Hooley announces meth legislation
Wednesday, July 11, 2007

Legislation would provide services for moms, willing quitters

By David Stroup,  The Clackamas Review

 

It started with the west coast – but now the rest of the country is ready to take notice.

 

Rep. Darlene Hooley is introducing what she terms “wrap-around” legislation to legislation to provide help for people and communities battling methamphetamine addiction. She said when meth first showed up on the west coast more than a decade ago it was hard to get the rest of the country to take notice, but now “the attention is high enough… now that I’m on the Health Subcommittee I’m going to push this, and I think it will get some traction.”

 

The package now being prepared for introduction in Washington D.C. includes several pieces of legislation.

 

“We are concentrating on treatment,” Hooley said. “Prior to this we were concentrating on cutting down the supply, cutting down demand – this deals with the treatment piece.”

 

Treatment options

 

“People on drugs generally have other problems,” Hooley said. The legislation includes help for meth users seeking mental health treatment, as well as dental care: “Frequent meth users have huge dental problems,” she said, which can hurt them when they try to go clean and get a job.

 

There are other components to the legislation to help people go “clean and sober” and get on with their lives.

 

“Currently there is a fair amount of help for women who are pregnant, or post-partum women,” she said, “but not as much for parents who are caregivers of children.”

 

In addition, she said, drug users often commit other crimes.

 

“When they are taken to court they are given opportunities to get off drugs,” she noted, since the drug abuse is often the root cause of their crimes. “We’re trying to make sure that if a person is on drugs and has one of those ‘a-ha!’ moments – ‘this is not the life I want to lead’” they will be bale to get treatment, even if they haven’t just committed a crime; now, she said, that often isn’t available to people who have simply decided to get off drugs without court intervention.

 

“If somebody wants to get help, they can get help.”

 

A lot of the aid will be provided through grants to various agencies.

 

“There are a number of state and county groups,” Hooley said, “as well as private non-profit groups, that deal with treatment for addictions.”

 

Spreading problem

 

“It’s such an addictive drug,” Hooley said, “and it’s hard to get off of.”

 

Hooley said that they are successfully cracking down on the drug, and new laws have made a difference – but the problem hasn’t gone away.”

 

“What we’re hearing from the police and law enforcement is that it is getting better,” she said. “It’s harder for people to cook meth – the ingredients are harder to get a hold of.
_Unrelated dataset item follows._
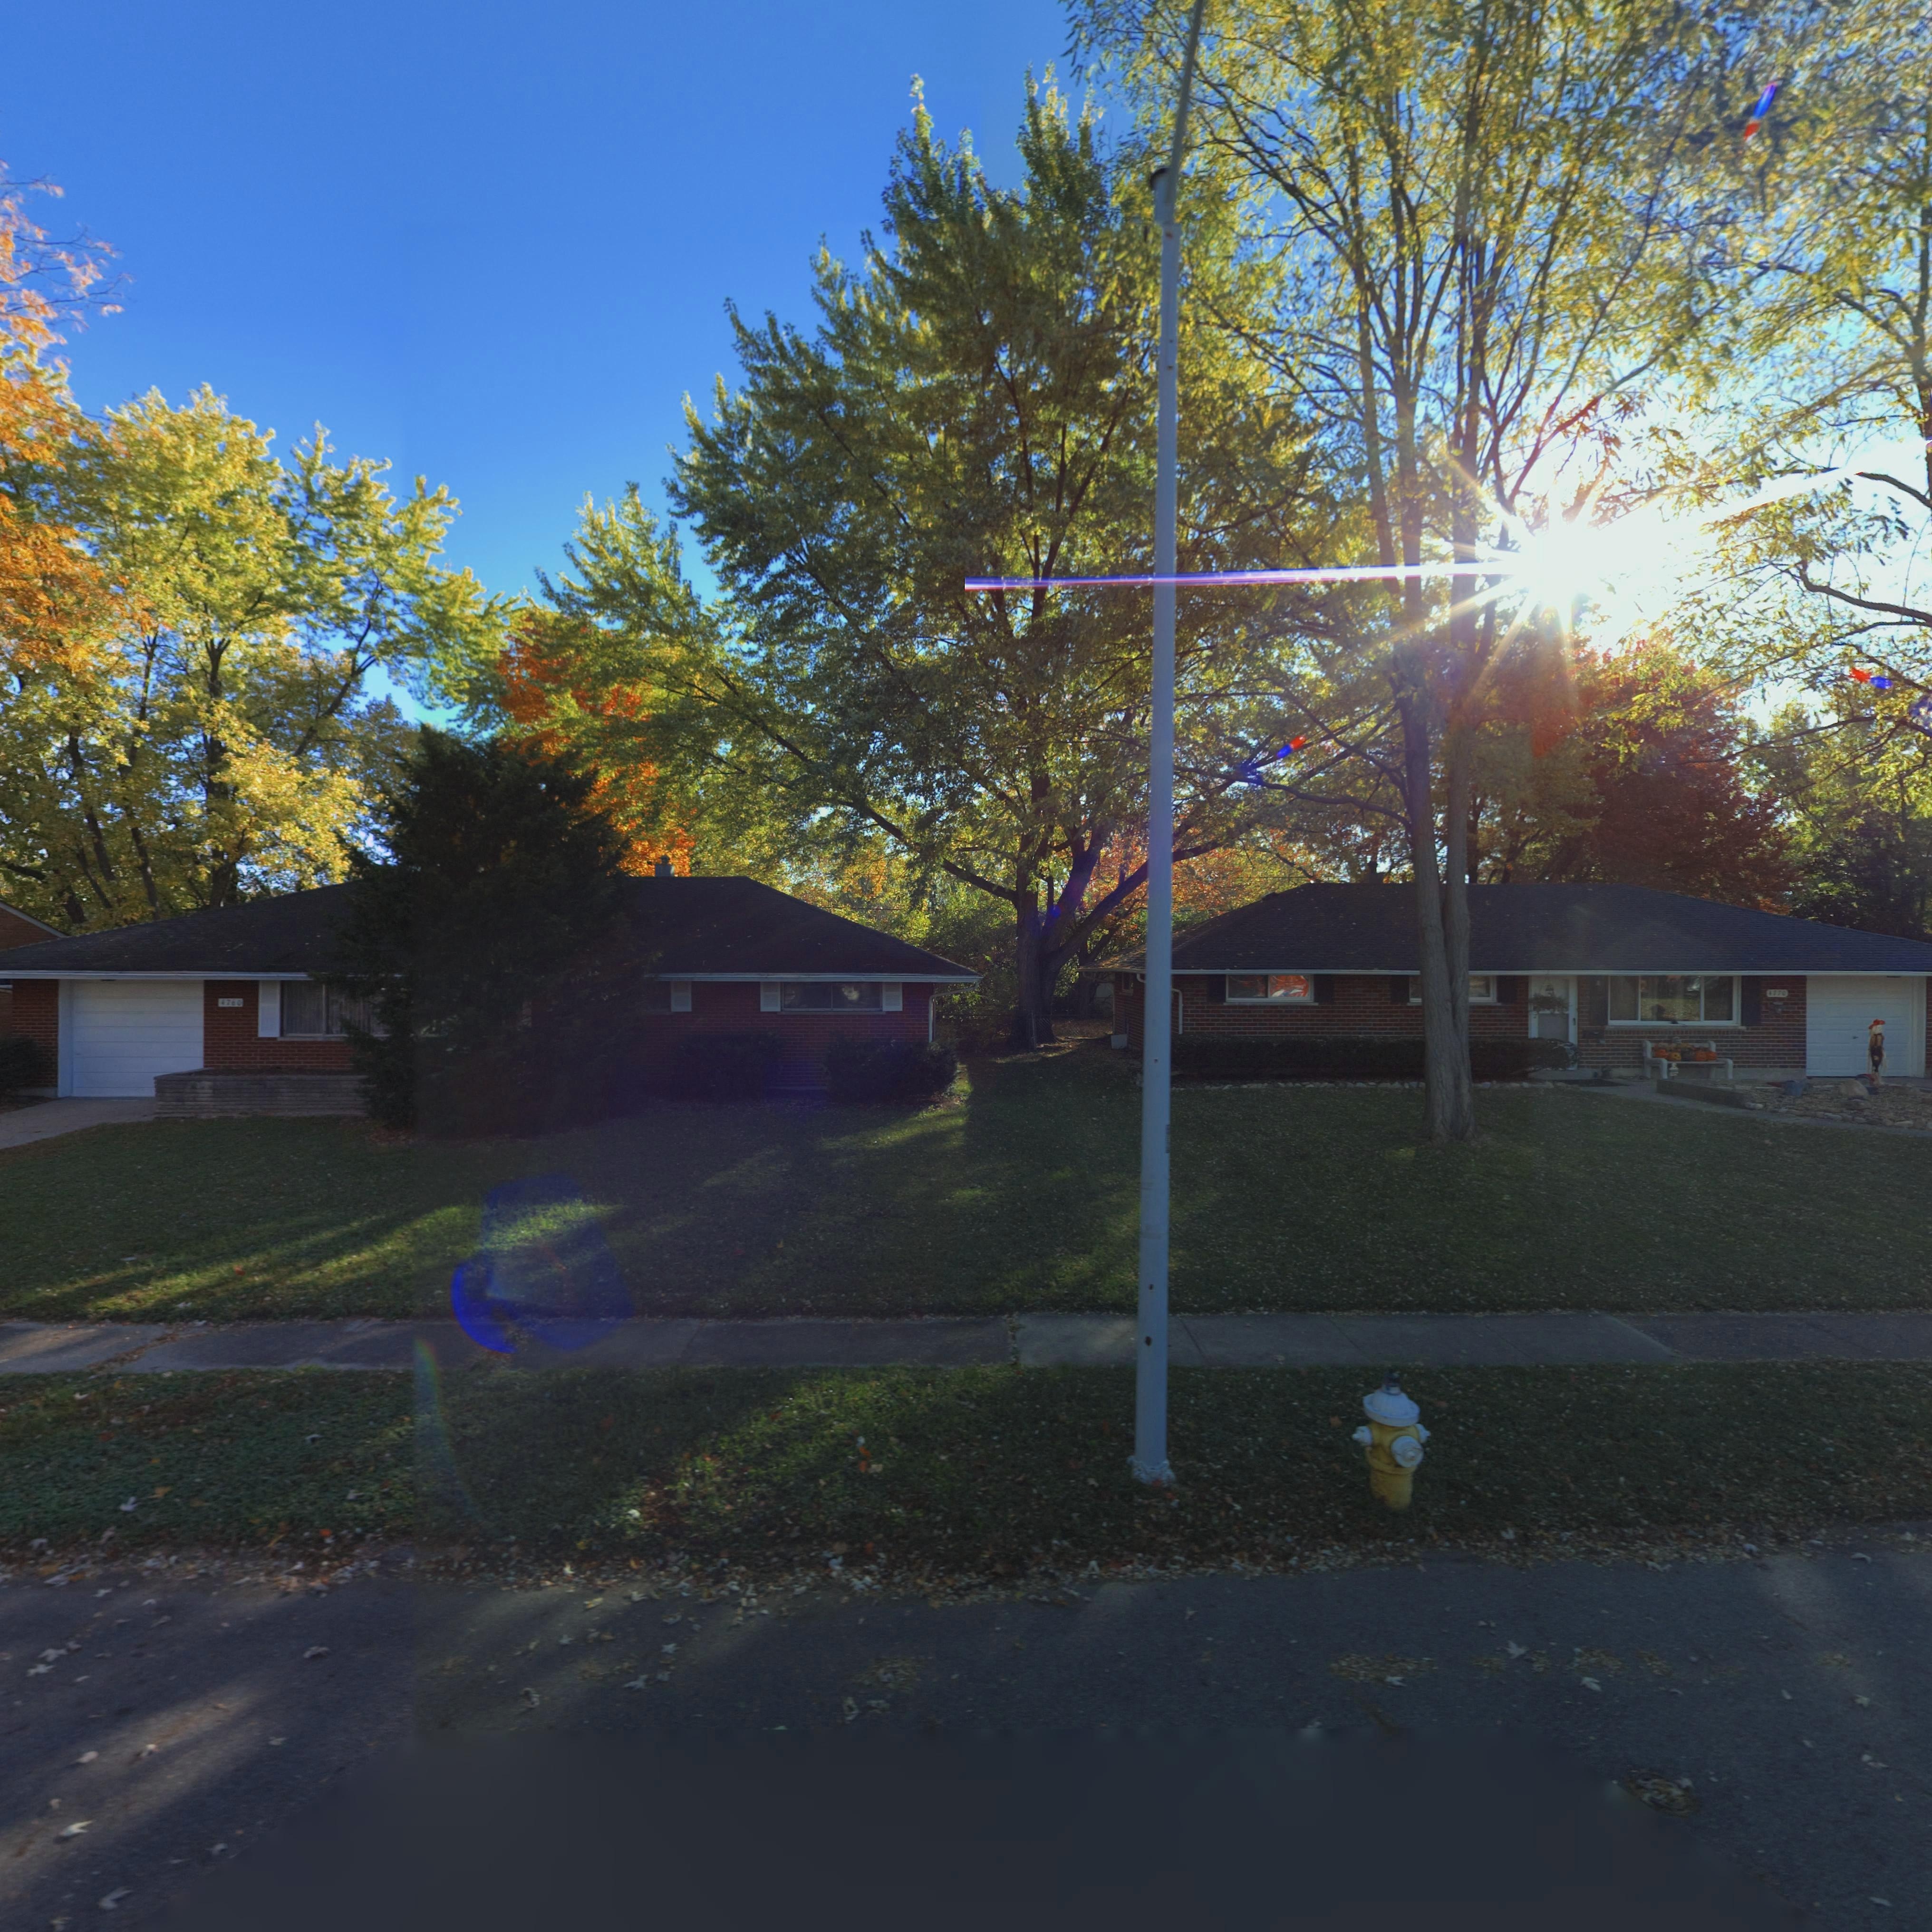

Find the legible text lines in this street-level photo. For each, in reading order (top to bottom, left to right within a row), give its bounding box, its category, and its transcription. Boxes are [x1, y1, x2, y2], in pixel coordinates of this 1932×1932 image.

And because it’s harder it’s less pure than it used to be.”

 

However, that has meant a rise in meth brought into the country from so-called ‘superlabs’ outside the country, often in Mexico.

 

“Yes, we have been working with the Mexican government,” she said. “And we have made progress – but it’s still a huge problem.”

 

“We’re still seeing it,” said Kevin Poppen of the Interagency Task Force.

 

“We really haven’t seen a decline,” he said. “The void has been filled by methamphetamine being imported up the I-corridor.”

 

Poppen said the local labs have largely been shut down by the new laws, and that has meant a savings in the cost to clean up the toxic chemical meth cooking operations – but “the void was immediately filled by meth being imported.”

 

“It’s an ounce here, a pound there,” he said – just last week they busted someone with 25 ounces of the drug, and he said that happens all the time. “We’re trying to put a finger on it, trying to slow it down, but we’re still seeing a lot of it.”

 

The drug, Hooley said, has a long history in the western U.S.

 

“When we first ran into meth it was known as the ‘I-5 corridor’ drug.”

 

That was 15 to 20 years ago. Hooley said she was a county commissioner when methamphetamine first came to public attention.

 

“When I first became aware of meth people in other parts of the country weren’t aware of it,” she said. “It hadn’t spread east.”

 

That spread has started to happen in just the last five to 1o years, she said.

 

The bills don’t have numbers yet; Hooley said they’re still refining them and getting them ready for introduction. To do that they’ve been talking experts in treatment and addiction.